***** Teks Bacaan *****
Wednesday, July 19, 2006

MATINYA LEMBAGA PENEGAK HUKUM

Sampai hari ini seluruh umat manusia masih meyakini bahwa lembaga peradilan merupakan satu-satunya tempat untuk mendapatkan keadilan, termasuk lembaga peradilan yang ada di Indonesia. Namun dapat disayangkan apabila lembaga peradilan yang ada di Indonesia banyak dijumpai transaksi jual beli keadilan. Sehingga masyarakat jenuh dengan kondisi tersebut. Kejenuhan tersebut merupakan faktor utama terjadinya anarkisme dalam penyampaian aspirasi.
***** Baris Data *****
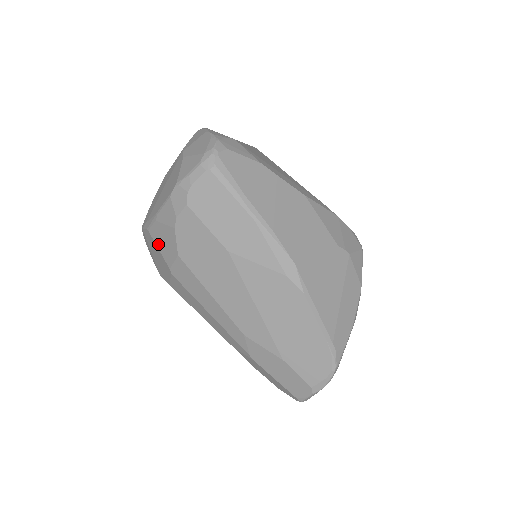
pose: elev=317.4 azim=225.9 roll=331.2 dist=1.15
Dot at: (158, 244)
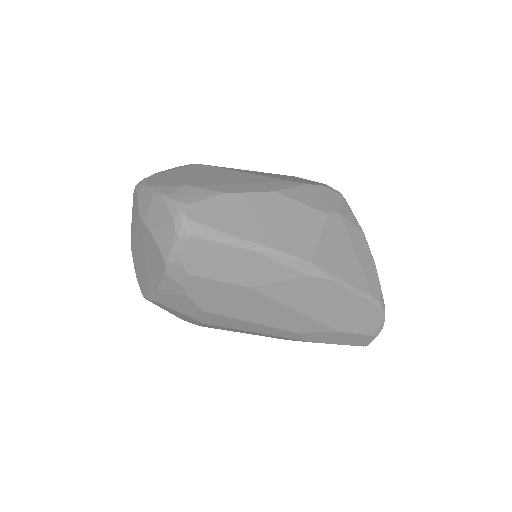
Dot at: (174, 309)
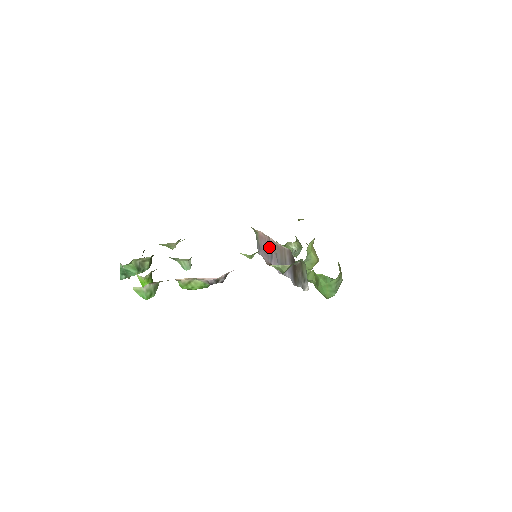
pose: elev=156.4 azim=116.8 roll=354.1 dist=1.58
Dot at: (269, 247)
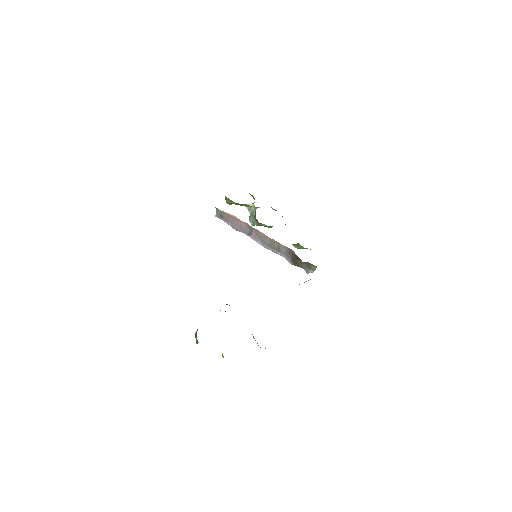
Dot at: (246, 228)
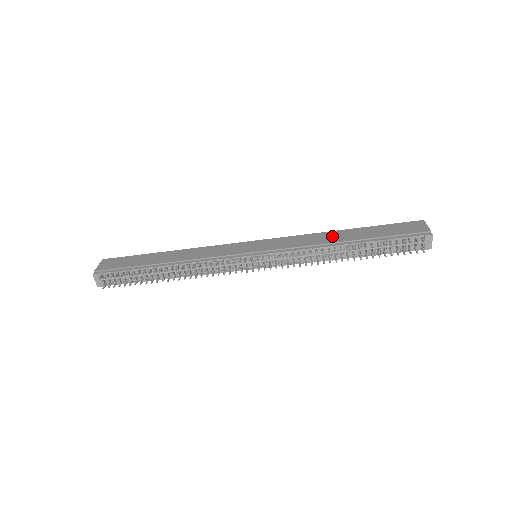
*****
***** Baris Data *****
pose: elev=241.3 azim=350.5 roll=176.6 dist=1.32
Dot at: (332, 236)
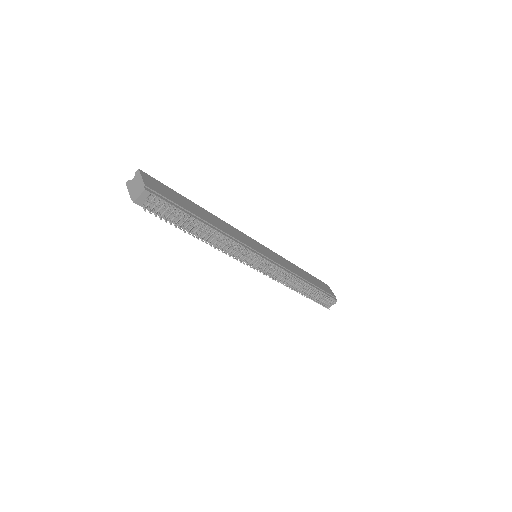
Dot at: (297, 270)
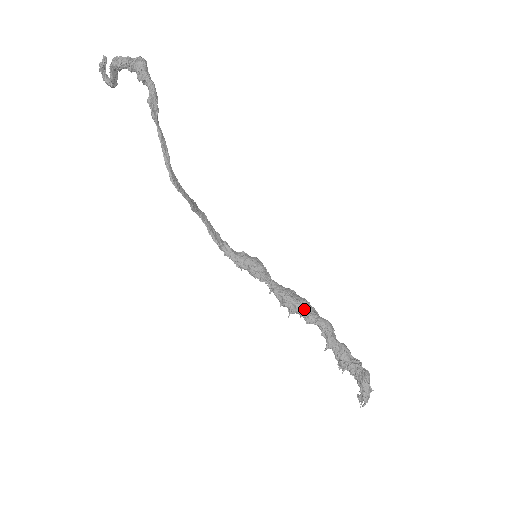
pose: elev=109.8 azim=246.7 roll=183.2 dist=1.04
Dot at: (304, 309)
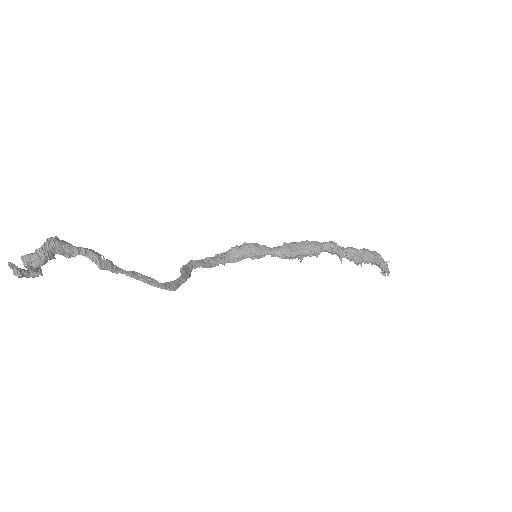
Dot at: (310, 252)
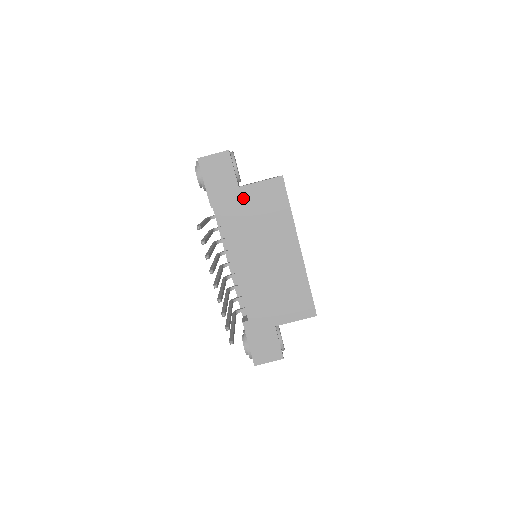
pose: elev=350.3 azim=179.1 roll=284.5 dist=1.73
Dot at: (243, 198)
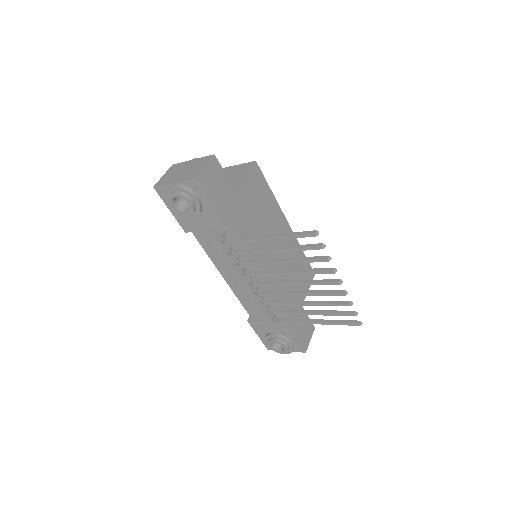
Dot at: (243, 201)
*****
Latihan: Tuliskan kembali tanpa perubahan bagian teks bacaan tentang lembaga peradilan dari "Sampai hari ini" sampai "dalam penyampaian aspirasi.".

Jawaban Benar:
Sampai hari ini seluruh umat manusia masih meyakini bahwa lembaga peradilan merupakan satu-satunya tempat untuk mendapatkan keadilan, termasuk lembaga peradilan yang ada di Indonesia. Namun dapat disayangkan apabila lembaga peradilan yang ada di Indonesia banyak dijumpai transaksi jual beli keadilan. Sehingga masyarakat jenuh dengan kondisi tersebut. Kejenuhan tersebut merupakan faktor utama terjadinya anarkisme dalam penyampaian aspirasi.